Di Jen

Per molti settembre significa una cosa soltanto: tempo di tornare a scuola!

Il primo settembre è il giorno tanto “temuto” dagli studenti italiani da generazioni, scandisce l’arrivo del nuovo anno scolastico. Decreta che di lì a poco i banchi torneranno ad essere occupati e che si tornerà alla solita vecchia routine… o almeno fino a qualche anno fa era così.

Sono infatti, due anni scolastici ormai, che la scuola si è trasformata del tutto in un circo, messa in ginocchio dal covid-19 (per chi vuole ancora credere che la causa stia tutta lì) e puntualmente a settembre si millanta una scuola del tutto in presenza ovvero un “ritorno alla normalità”. Quest’anno, come ben sappiamo, il protagonista indiscusso delle chiacchiere del governo è il famigerato green pass, la magica chiave che, secondo loro dovrebbe risolvere l’incubo in cui siamo ibernati da appunto due anni.
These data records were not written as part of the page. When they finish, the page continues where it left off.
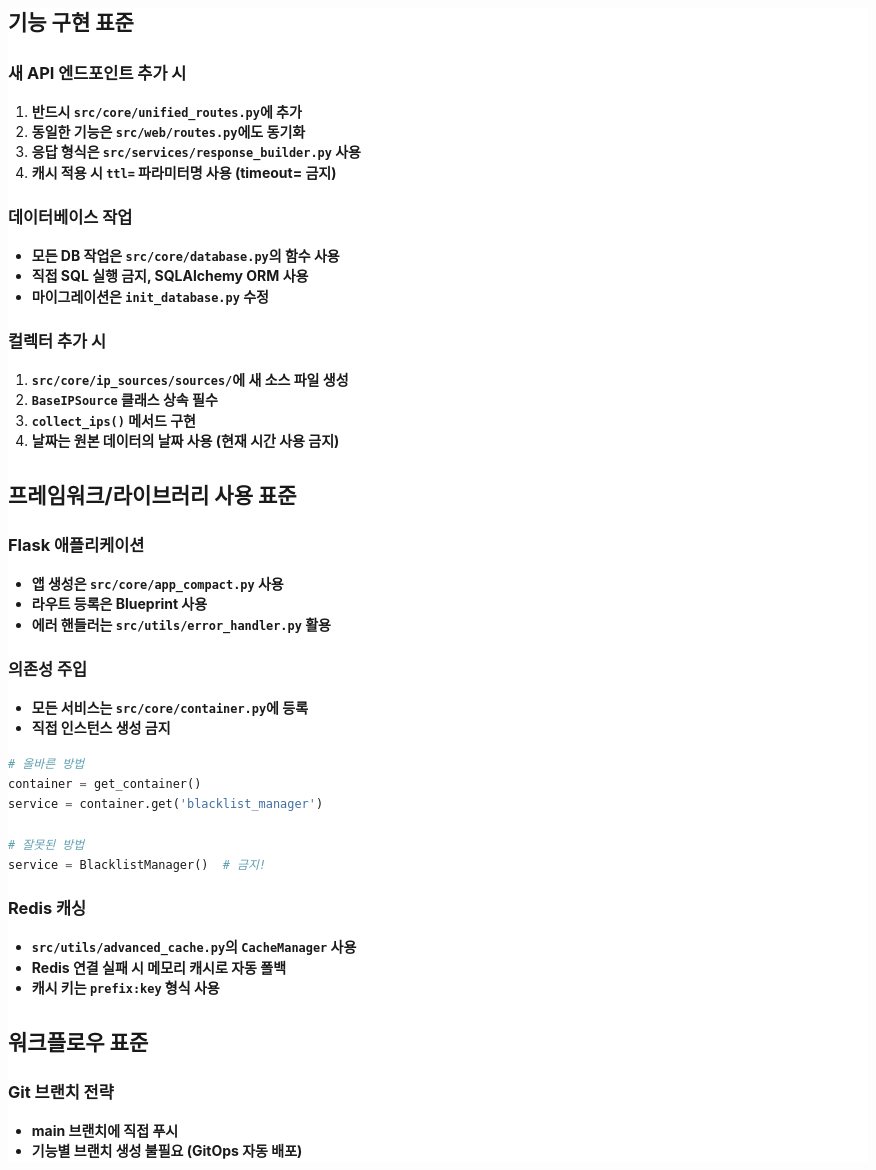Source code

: ## 기능 구현 표준

### 새 API 엔드포인트 추가 시
1. **반드시 `src/core/unified_routes.py`에 추가**
2. **동일한 기능은 `src/web/routes.py`에도 동기화**
3. **응답 형식은 `src/services/response_builder.py` 사용**
4. **캐시 적용 시 `ttl=` 파라미터명 사용 (timeout= 금지)**

### 데이터베이스 작업
- **모든 DB 작업은 `src/core/database.py`의 함수 사용**
- **직접 SQL 실행 금지, SQLAlchemy ORM 사용**
- **마이그레이션은 `init_database.py` 수정**

### 컬렉터 추가 시
1. **`src/core/ip_sources/sources/`에 새 소스 파일 생성**
2. **`BaseIPSource` 클래스 상속 필수**
3. **`collect_ips()` 메서드 구현**
4. **날짜는 원본 데이터의 날짜 사용 (현재 시간 사용 금지)**

## 프레임워크/라이브러리 사용 표준

### Flask 애플리케이션
- **앱 생성은 `src/core/app_compact.py` 사용**
- **라우트 등록은 Blueprint 사용**
- **에러 핸들러는 `src/utils/error_handler.py` 활용**

### 의존성 주입
- **모든 서비스는 `src/core/container.py`에 등록**
- **직접 인스턴스 생성 금지**
```python
# 올바른 방법
container = get_container()
service = container.get('blacklist_manager')

# 잘못된 방법
service = BlacklistManager()  # 금지!
```

### Redis 캐싱
- **`src/utils/advanced_cache.py`의 `CacheManager` 사용**
- **Redis 연결 실패 시 메모리 캐시로 자동 폴백**
- **캐시 키는 `prefix:key` 형식 사용**

## 워크플로우 표준

### Git 브랜치 전략
- **main 브랜치에 직접 푸시**
- **기능별 브랜치 생성 불필요 (GitOps 자동 배포)**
Diventato in primis obbligatorio per tutto il personale scolastico, chi non esibisce la certificazione viene punito con una sospensione che scatta dopo 5 giorni e il blocco dello stipendio. Ed ecco quindi come la famigerata certificazione verde diventa un oggetto di spaccatura nell’opinione pubblica italiana: chi lo vede come portatore di libertà e chi come limitazione del proprio libero arbitrio e un metodo di emarginazione.

Insomma, a scuola, non si può proprio avere una libera opinione sul green pass. La vicenda potrebbe diventare divertente, in un’ottica un po’ distorta e forse sadica, se la si pensa alla luce del fatto che al momento i più “colpiti” da questa limitazione sono proprio coloro che per anni hanno cercato di allineare il pensiero degli studenti e di educarli all’incessante accondiscendenza alle imposizioni per quanto deleterie potessero essere.
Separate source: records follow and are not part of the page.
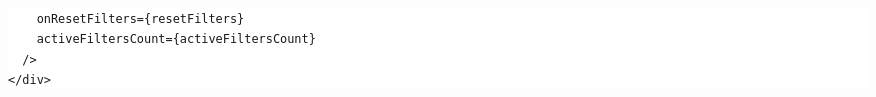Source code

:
 ```tsx
    onResetFilters={resetFilters}
    activeFiltersCount={activeFiltersCount}
  />
</div>
```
Gli studenti tra i 14 e i 19 anni, anche se rientrano a pieno nella fascia di età vaccinabili, almeno al momento, non sono costretti ad esibire il certificato per entrare nei plessi scolastici. Ma quanto durerà? Magari fino alla prima tornata di influenza stagionale quando per un motivo o per un altro verranno lasciati a casa in balia di una lezione fittizia dietro lo schermo o magari fino all’ insorgere di una nuova variante che guarda caso colpirà maggiormente i giovani.

Cosa si può fare per evitare tutto questo? Trasformare la propria reattanza (In psicologia: tendenza emozionale al recupero della libertà personale di cui il soggetto sia stato parzialmente o totalmente privato – n.d.r.) da qualità intrinseca ad azione concreta e rivendicare così la propria libertà.
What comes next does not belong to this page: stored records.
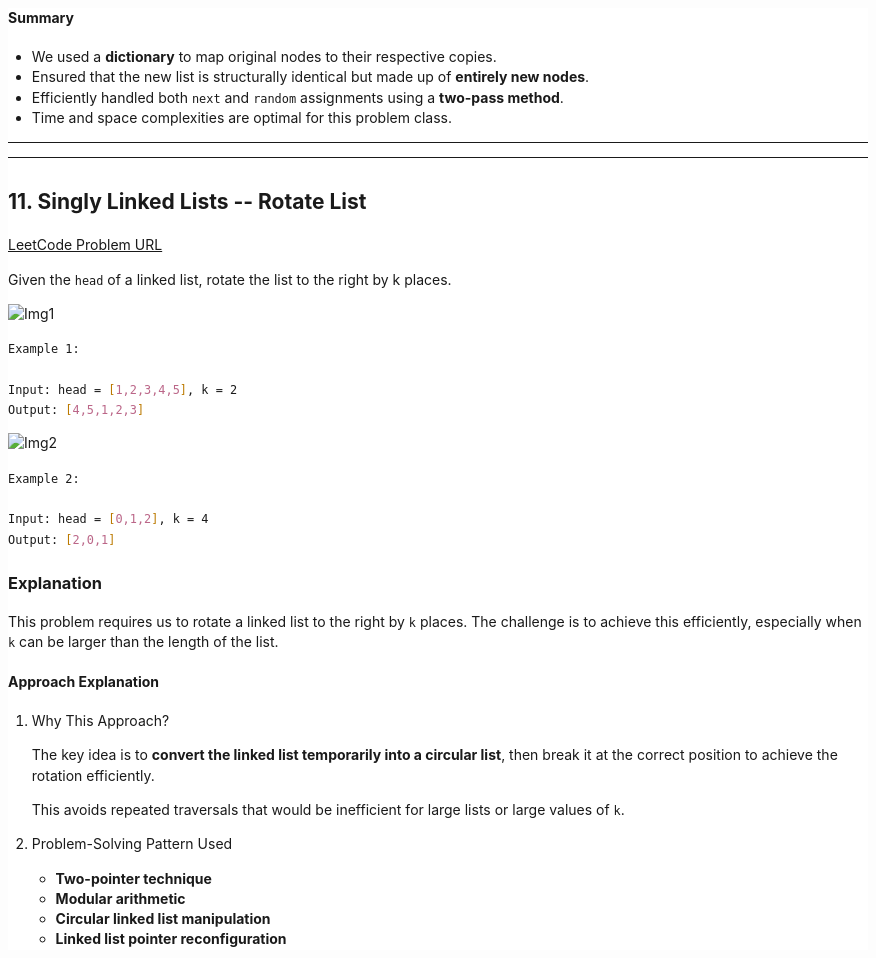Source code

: #### Summary

- We used a **dictionary** to map original nodes to their respective copies.
- Ensured that the new list is structurally identical but made up of **entirely new nodes**.
- Efficiently handled both `next` and `random` assignments using a **two-pass method**.
- Time and space complexities are optimal for this problem class.

---

---

## 11. Singly Linked Lists -- Rotate List

[LeetCode Problem URL](https://leetcode.com/problems/rotate-list/)

Given the `head` of a linked list, rotate the list to the right by k places.

![Img1](https://assets.leetcode.com/uploads/2020/11/13/rotate1.jpg)

```bash
Example 1:

Input: head = [1,2,3,4,5], k = 2
Output: [4,5,1,2,3]
```

![Img2](https://assets.leetcode.com/uploads/2020/11/13/roate2.jpg)

```bash
Example 2:

Input: head = [0,1,2], k = 4
Output: [2,0,1]
```

### Explanation

This problem requires us to rotate a linked list to the right by `k` places. The challenge is to achieve this efficiently, especially when `k` can be larger than the length of the list.

#### Approach Explanation

1. Why This Approach?

   The key idea is to **convert the linked list temporarily into a circular list**, then break it at the correct position to achieve the rotation efficiently.

   This avoids repeated traversals that would be inefficient for large lists or large values of `k`.

2. Problem-Solving Pattern Used

   - **Two-pointer technique**
   - **Modular arithmetic**
   - **Circular linked list manipulation**
   - **Linked list pointer reconfiguration**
Attualmente il personale scolastico non vaccinato è a quota 138.435 (pari al 9,55% del totale), quasi 80 mila in meno rispetto ad un mese fa, quando toccavano la quota di circa 220 mila. È chiaro quindi il classico atteggiamento noioso di chi difende le proprie opinioni solo quando ciò non interferisce con il proprio interesse materiale, in questo caso lo stipendio. La solita vecchia classe degli insegnanti casca ancora una volta davanti al banco prova: pronti a chinare la testa pur di salvaguardare il proprio piccolo orto, dimostrandosi nuovamente al guinzaglio di un ministero fuori controllo.

Il green pass non è una misura preventiva efficace, come non è la chiave di volta per tornare ad implementare la socialità, è un meccanismo di controllo volto a regalare l’illusione di una libertà che presto verrà nuovamente messa in discussione.

I docenti vaccinati non risolvono certo il problema dei trasporti, delle aule delle classi soprannumerarie. Il vaccino, o la sua mancanza sono solo l’ennesima scusa, o capro espiatorio che dir si voglia, davanti all’inettitudine di un ministero incapace.